Step 4: Let Spaced Repetition Do Its Thing

Flashrecall will:

  • Schedule reviews for you using spaced repetition
  • Send study reminders so you don’t forget to open the app
  • Keep your daily load manageable instead of overwhelming

Step 5: Use Chat When You’re Stuck

If a card doesn’t make sense or you keep missing it:

  • Open the chat with that flashcard
  • Ask for a clearer explanation or more examples
  • Turn confusion into understanding without leaving the app

Final Thoughts: From Damien Elmes’ Anki To Modern Flashcards

Damien Elmes deserves a ton of credit. Anki changed how a generation studies. It proved that spaced repetition + active recall can take your memory to another level.

But tools evolve.

If you love the idea behind Anki but want something:

  • Faster to set up
  • Easier to use
  • Better integrated with your real study materials
  • Designed for iPhone and iPad with a modern feel

…then Flashrecall is the natural next step.

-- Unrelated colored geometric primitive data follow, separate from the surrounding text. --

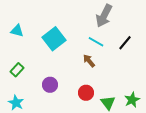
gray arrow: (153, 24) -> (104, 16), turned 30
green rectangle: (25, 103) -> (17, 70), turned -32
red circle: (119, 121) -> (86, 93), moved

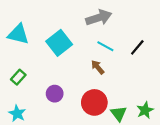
gray arrow: (104, 16) -> (99, 18), moved, turned -135
cyan triangle: (17, 31) -> (18, 34), size x1.5
red circle: (86, 93) -> (94, 102), size x1.5

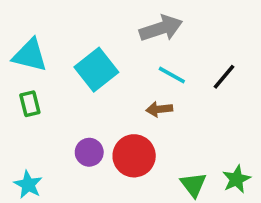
brown arrow: (98, 67) -> (159, 109), turned -56
green rectangle: (18, 77) -> (30, 104), moved, turned -56
red circle: (94, 102) -> (134, 156), moved

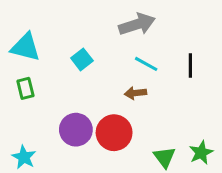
cyan square: (96, 70) -> (82, 59), size x0.6
black line: (224, 77) -> (190, 65), turned -40
purple circle: (89, 152) -> (76, 130), size x1.4

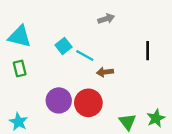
gray arrow: (137, 24) -> (106, 19), size x0.6
cyan line: (146, 64) -> (85, 55), moved

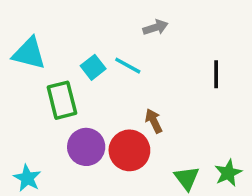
cyan line: (85, 55) -> (128, 66), moved
green rectangle: (20, 68) -> (62, 100), moved, size x1.5
brown arrow: (105, 72) -> (154, 121), moved, turned 70

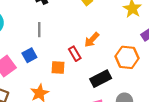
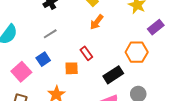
gray line: (39, 30) -> (50, 34), turned 64
orange arrow: (92, 40) -> (97, 22), moved

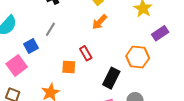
gray line: (50, 34) -> (50, 29), turned -32
blue square: (43, 59) -> (31, 46), moved
black rectangle: (113, 75) -> (111, 78), turned -36

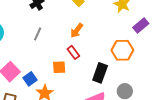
orange arrow: (99, 22) -> (77, 31), moved
blue square: (31, 46) -> (30, 79), moved

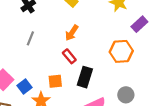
orange square: (59, 67) -> (55, 81), moved
black rectangle: (100, 73) -> (85, 77), moved

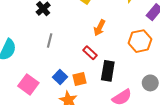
orange arrow: (72, 33) -> (99, 28), moved
blue square: (25, 87) -> (60, 77), moved

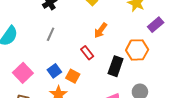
black rectangle: (108, 71) -> (116, 66), moved
orange square: (79, 79) -> (73, 76), turned 32

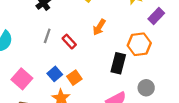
red rectangle: (87, 53) -> (69, 42), moved
orange square: (73, 76) -> (74, 78), turned 32

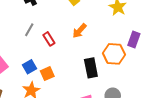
purple rectangle: (156, 16) -> (134, 39), moved, turned -35
black rectangle: (118, 63) -> (91, 68), turned -36

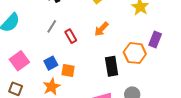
orange square: (47, 74) -> (68, 70), turned 32

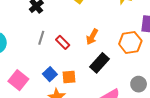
orange arrow: (101, 29) -> (92, 37), moved
black rectangle: (112, 66) -> (99, 63), moved, turned 66

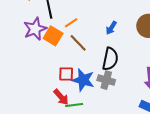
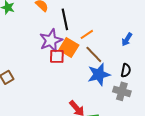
black semicircle: (110, 59) -> (126, 70), size x0.6
red square: (66, 74) -> (57, 56), moved
blue star: (83, 80) -> (99, 74), moved, turned -30

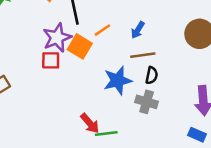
blue arrow: (127, 39) -> (138, 30), moved
brown line: (94, 54) -> (143, 55), moved, turned -54
red square: (57, 56) -> (51, 60), moved

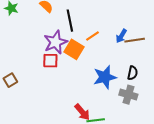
brown line: (143, 55) -> (135, 40), moved

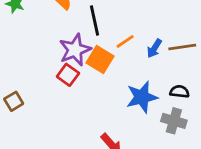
blue arrow: (121, 36) -> (154, 48), moved
red square: (50, 61) -> (68, 75), turned 35
black semicircle: (133, 73) -> (179, 92), turned -96

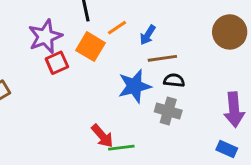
brown line: (182, 47) -> (162, 58), moved
purple star: (75, 50) -> (45, 36), moved
red square: (68, 75) -> (57, 63), turned 30

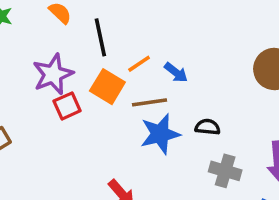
blue arrow: (148, 35) -> (176, 73), turned -84
brown line: (162, 58) -> (150, 102), moved
gray cross: (168, 111) -> (225, 171), moved

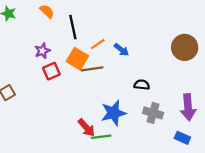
purple star: (53, 74) -> (42, 51), size x0.6
brown line: (150, 102) -> (92, 69), moved
blue star: (160, 134) -> (113, 113), moved

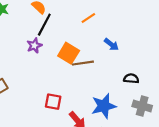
black line: (73, 27) -> (44, 25), moved, turned 40
orange line: (98, 44) -> (88, 18), moved
red square: (51, 71) -> (53, 102), moved, turned 35

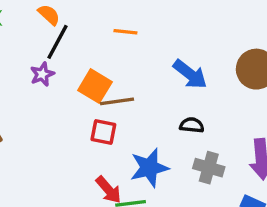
orange line: (88, 18) -> (125, 32), turned 40
blue arrow: (111, 44) -> (190, 74), moved, size x1.5
red square: (53, 102) -> (103, 132), moved

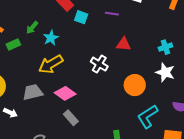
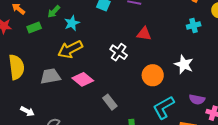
cyan cross: (165, 47) -> (194, 26), moved
white arrow: (10, 113) -> (27, 111), moved
gray rectangle: (71, 118) -> (110, 102), moved

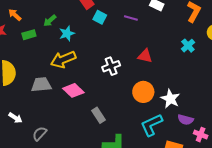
cyan cross: (194, 26) -> (188, 46), turned -32
red triangle: (144, 34) -> (145, 56), moved
white cross: (119, 52) -> (111, 66), turned 30
white star: (184, 64) -> (170, 99), moved

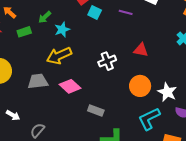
gray rectangle: (98, 115) -> (96, 110), turned -35

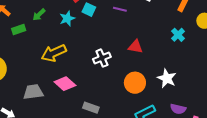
cyan star: (62, 30) -> (67, 18), moved
gray trapezoid: (38, 81) -> (33, 92), moved
white star: (167, 92) -> (167, 78), moved

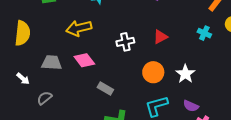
cyan cross: (178, 35) -> (204, 33), turned -32
red triangle: (135, 47) -> (160, 37), turned -49

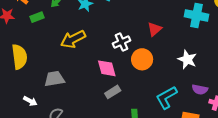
cyan cross: (204, 33) -> (197, 15), size x1.6
pink diamond: (84, 60) -> (107, 68), moved, turned 35
orange circle: (153, 72) -> (142, 59), moved
gray rectangle: (105, 89) -> (113, 92), turned -49

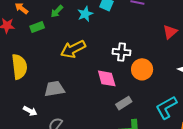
red triangle: (155, 29) -> (170, 32), moved
white cross: (121, 42) -> (122, 52), turned 30
gray rectangle: (113, 92) -> (124, 103), moved

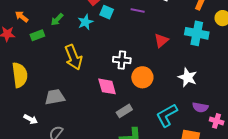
red triangle: (170, 32) -> (161, 40), moved
yellow arrow: (73, 49) -> (73, 57), turned -85

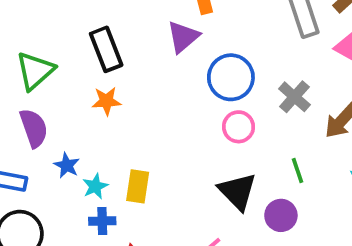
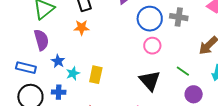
gray cross: (294, 97) -> (179, 17), moved, turned -36
green line: (298, 170) -> (183, 71), turned -40
purple circle: (281, 215) -> (194, 94), moved
blue cross: (102, 221) -> (59, 92), moved

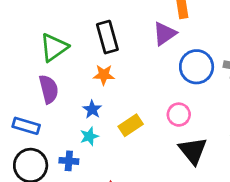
pink circle: (152, 46) -> (179, 115), moved
blue star: (58, 61) -> (92, 109), moved
yellow rectangle: (96, 75) -> (131, 125), moved, turned 42

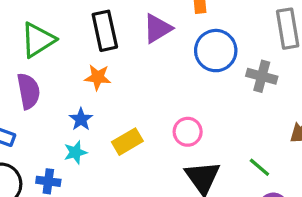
purple triangle: (165, 34) -> (157, 29), moved
blue circle: (197, 67) -> (216, 51), moved

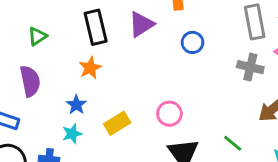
green triangle: (38, 40) -> (37, 36), size x0.6
blue circle: (216, 51) -> (192, 42), size x0.6
gray cross: (262, 76) -> (250, 67), moved
orange star: (98, 77) -> (90, 68), turned -30

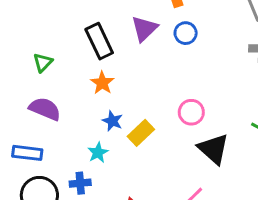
blue circle: (192, 42) -> (186, 33), moved
purple semicircle: (30, 81) -> (45, 109), turned -44
blue star: (76, 105) -> (112, 121), moved

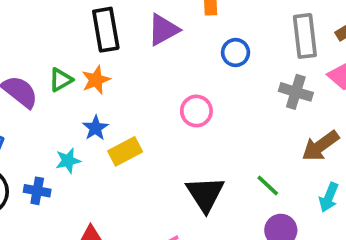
blue circle: (186, 33) -> (236, 52), moved
green triangle: (43, 62) -> (61, 80), moved
pink circle: (191, 112) -> (196, 111), moved

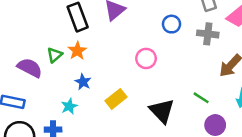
blue circle: (236, 52) -> (172, 24), moved
yellow rectangle: (125, 151) -> (116, 99), moved

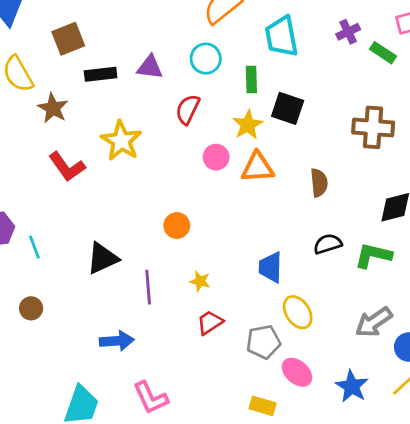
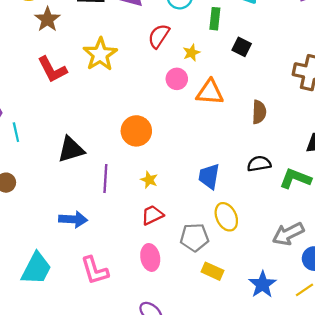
black square: (288, 108) -> (242, 47), size x0.7
yellow star: (248, 125) -> (191, 53), moved, size x0.7
orange circle: (177, 226) -> (136, 131), size x1.4
pink ellipse: (297, 372) -> (150, 257), moved, turned 30
yellow rectangle: (263, 406) -> (212, 271), moved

Try it for your next exam, language, or course and see how it feels compared to traditional Anki-style studying:

👉 https://apps.apple.com/us/app/flashrecall-study-flashcards/id6746757085

Same science Damien helped popularize. Less friction. More learning.

Frequently Asked Questions

Is Anki good for studying?

Anki is powerful but requires manual card creation and has a steep learning curve. Flashrecall offers AI-powered card generation from your notes, images, PDFs, and videos, making it faster and easier to create effective flashcards.

What's the fastest way to create flashcards?

Manually typing cards works but takes time. Many students now use AI generators that turn notes into flashcards instantly. Flashrecall does this automatically from text, images, or PDFs.

How do I start spaced repetition?

You can manually schedule your reviews, but most people use apps that automate this. Flashrecall uses built-in spaced repetition so you review cards at the perfect time.

What's the best way to learn vocabulary?

Research shows that combining flashcards with spaced repetition and active recall is highly effective. Flashrecall automates this process, generating cards from your study materials and scheduling reviews at optimal intervals.

How can I study more effectively for this test?

Effective exam prep combines active recall, spaced repetition, and regular practice. Flashrecall helps by automatically generating flashcards from your study materials and using spaced repetition to ensure you remember everything when exam day arrives.